** Opening PROVIDED RECORDS block **
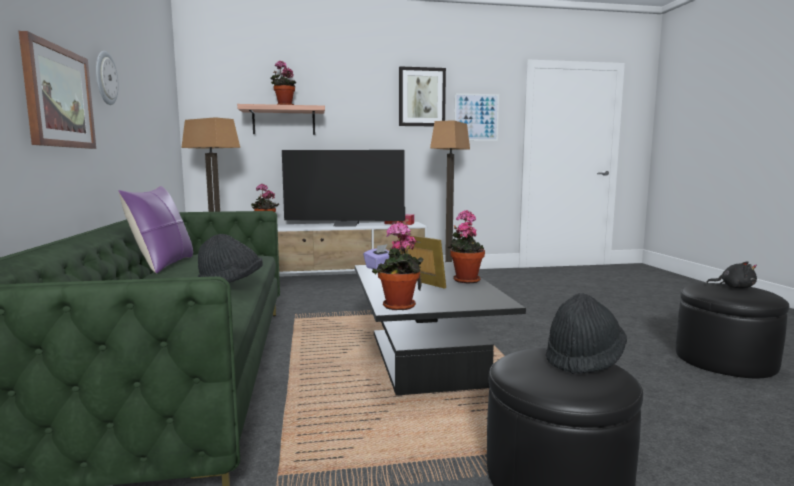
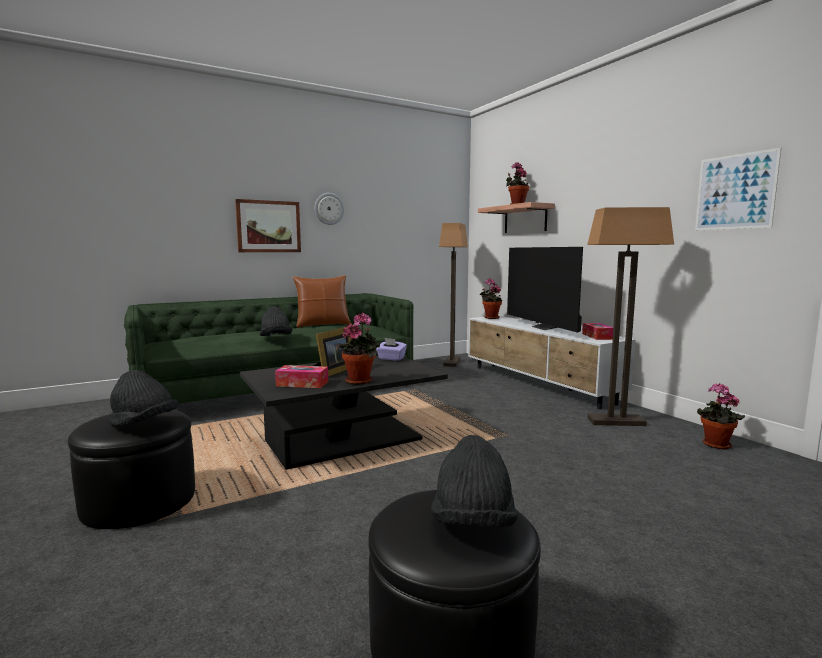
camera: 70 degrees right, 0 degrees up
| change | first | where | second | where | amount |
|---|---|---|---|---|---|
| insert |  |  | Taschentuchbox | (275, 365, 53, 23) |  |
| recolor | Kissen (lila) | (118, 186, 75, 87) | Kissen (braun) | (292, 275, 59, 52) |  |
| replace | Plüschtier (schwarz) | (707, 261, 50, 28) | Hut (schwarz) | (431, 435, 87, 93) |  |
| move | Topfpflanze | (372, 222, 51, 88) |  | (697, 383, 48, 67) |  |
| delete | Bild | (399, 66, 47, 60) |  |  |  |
** Closing PROVIDED RECORDS block **
** Opening PROVIDED RECORDS block **
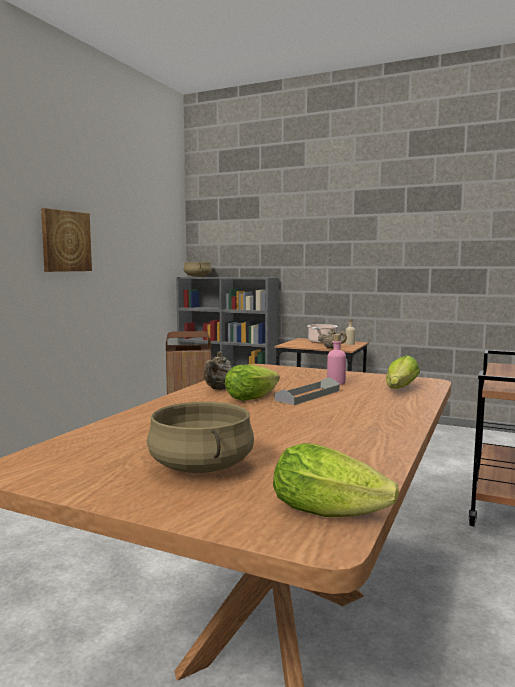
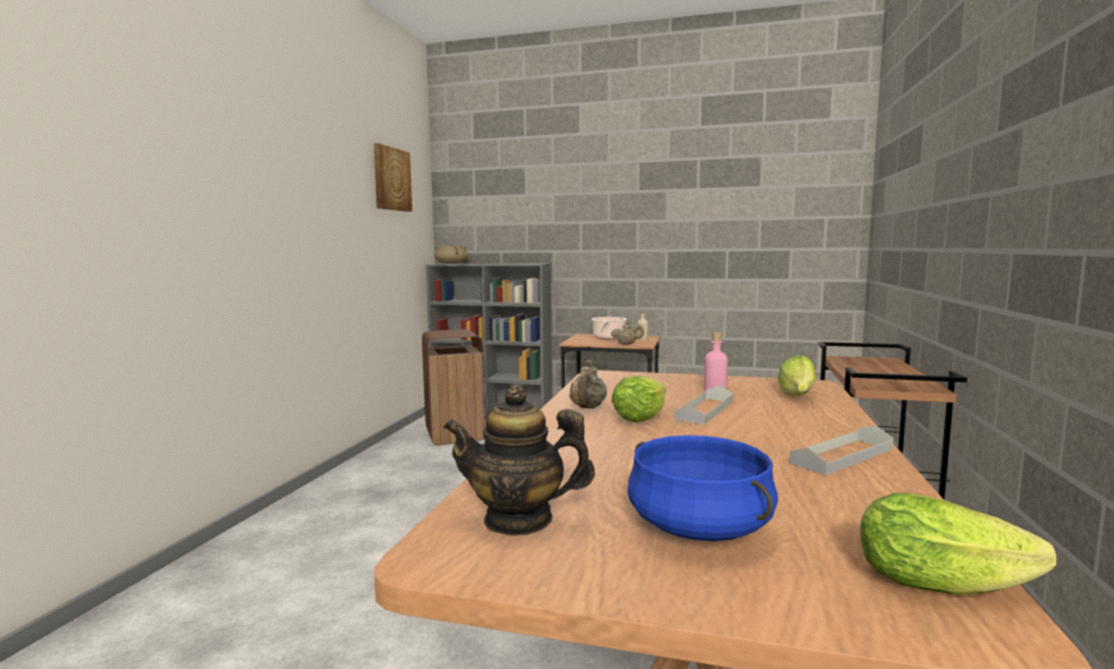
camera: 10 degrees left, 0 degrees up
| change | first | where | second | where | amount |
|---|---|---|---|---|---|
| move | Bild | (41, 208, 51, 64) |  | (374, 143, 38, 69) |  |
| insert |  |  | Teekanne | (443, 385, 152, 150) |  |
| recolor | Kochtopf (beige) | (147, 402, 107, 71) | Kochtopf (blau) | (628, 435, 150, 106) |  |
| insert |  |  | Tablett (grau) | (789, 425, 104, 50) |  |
** Closing PROVIDED RECORDS block **
■ **PROMPT**:
The exact lines of the material above starting at the one that contains "recolor | Kissen" and ending at the one that contains "delete | Bild" are what to retype; leave out everything else.

■ **SOLUTION FOR THIS EXERCISE**:
| recolor | Kissen (lila) | (118, 186, 75, 87) | Kissen (braun) | (292, 275, 59, 52) |  |
| replace | Plüschtier (schwarz) | (707, 261, 50, 28) | Hut (schwarz) | (431, 435, 87, 93) |  |
| move | Topfpflanze | (372, 222, 51, 88) |  | (697, 383, 48, 67) |  |
| delete | Bild | (399, 66, 47, 60) |  |  |  |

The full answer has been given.